I'm presuming that there are no lingering effects of this injury, correct? No significantly limited range of motion, no drastic strength loss, etc. You're 100% good to go and there's nothing you physically can't do, right?
It's awesome that you've decided to get back on track. Step one, though, is to decide concrete goals. "Getting fit" is so vague that there's no way to properly plan for it and there's no way to know when we've reached it.
Do you want to get back into recreational soccer? Is there a marathon you want to run? Do you want to get a six pack? Feel like benching 300 pounds? Basic goal setting is S.M.A.R.T. - Specific, Measurable, Attainable, Realistic, and Time-based. Matt Kroc just had a great article on this a few days ago:
Once we get those in place, the training and nutrition (which shouldn't be overlooked) will be easier to fall in line.

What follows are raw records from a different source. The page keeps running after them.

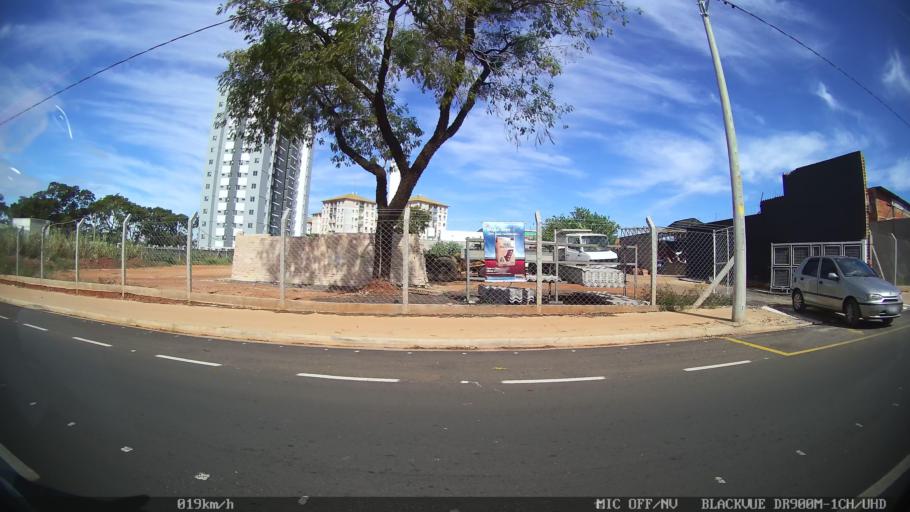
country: BR
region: Sao Paulo
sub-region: Sao Jose Do Rio Preto
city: Sao Jose do Rio Preto
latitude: -20.8251
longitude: -49.3513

That's a super basic plan, it's something, but it can definitely be improved. Do you only have three days to get to the gym or could you go more a little more often?
Quick ways that I'd tweak your current plan, if we were stuck to only this:
Upper body day could be a little more streamlined. There are three shoulder exercises and one lift for each other bodypart. Yes, the shoulders have three heads, but your time and energy would be better spent doing some kind of chin-up/pull-up or pulldown instead of shoulder isolation work.
Lower body day, I love that you've got lunges. They're a really unappreciated exercise. You may want something direct for hamstrings and calves, if you have the equipment available.
And if you're hitting core multiple time per week, I like to either use the same set and reps with different exercises each day or vice versa. For example, the sets/reps could stay the same all week but one day could be plank/side plank, next day jacknife/reverse crunch, next day Palloff press or weighted crunches. Just a bit more variety.